Assigned task –
Please give back word for word the lines of the material below between the line containing "wrist: (361, 544)" and the line containing "pinky mcp: (394, 527)", inclusive.

┄┄┄┄┄┄

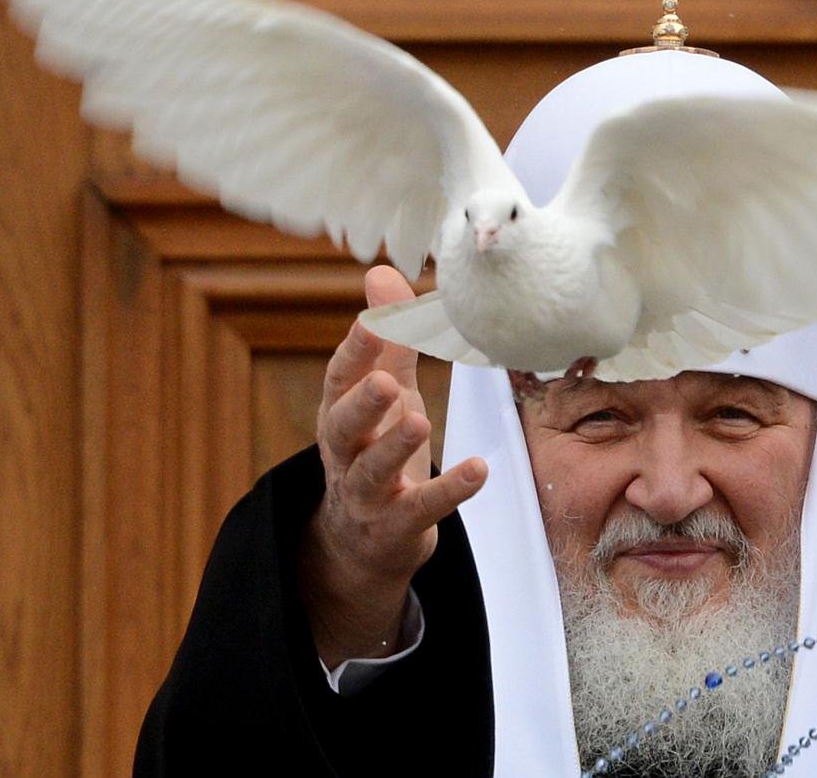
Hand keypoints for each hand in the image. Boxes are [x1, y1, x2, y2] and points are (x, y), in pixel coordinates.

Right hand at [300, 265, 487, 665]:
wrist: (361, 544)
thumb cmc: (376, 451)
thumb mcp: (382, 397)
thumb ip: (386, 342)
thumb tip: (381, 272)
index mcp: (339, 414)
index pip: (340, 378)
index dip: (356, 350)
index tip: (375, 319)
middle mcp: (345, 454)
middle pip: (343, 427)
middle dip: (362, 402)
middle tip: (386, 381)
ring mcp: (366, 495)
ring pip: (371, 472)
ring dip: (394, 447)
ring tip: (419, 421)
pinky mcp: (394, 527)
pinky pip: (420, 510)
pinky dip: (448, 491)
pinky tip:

┄┄┄┄┄┄

Task output –
wrist: (361, 544)
thumb cmc: (376, 451)
thumb mcp: (382, 397)
thumb ip: (386, 342)
thumb tip: (381, 272)
index mcp: (339, 414)
index pip: (340, 378)
index dip: (356, 350)
index tip: (375, 319)
middle mcp: (345, 454)
middle pip: (343, 427)
middle dip: (362, 402)
middle tip: (386, 381)
ring mcp: (366, 495)
ring pip: (371, 472)
ring dip: (394, 447)
ring tip: (419, 421)
pinky mcp: (394, 527)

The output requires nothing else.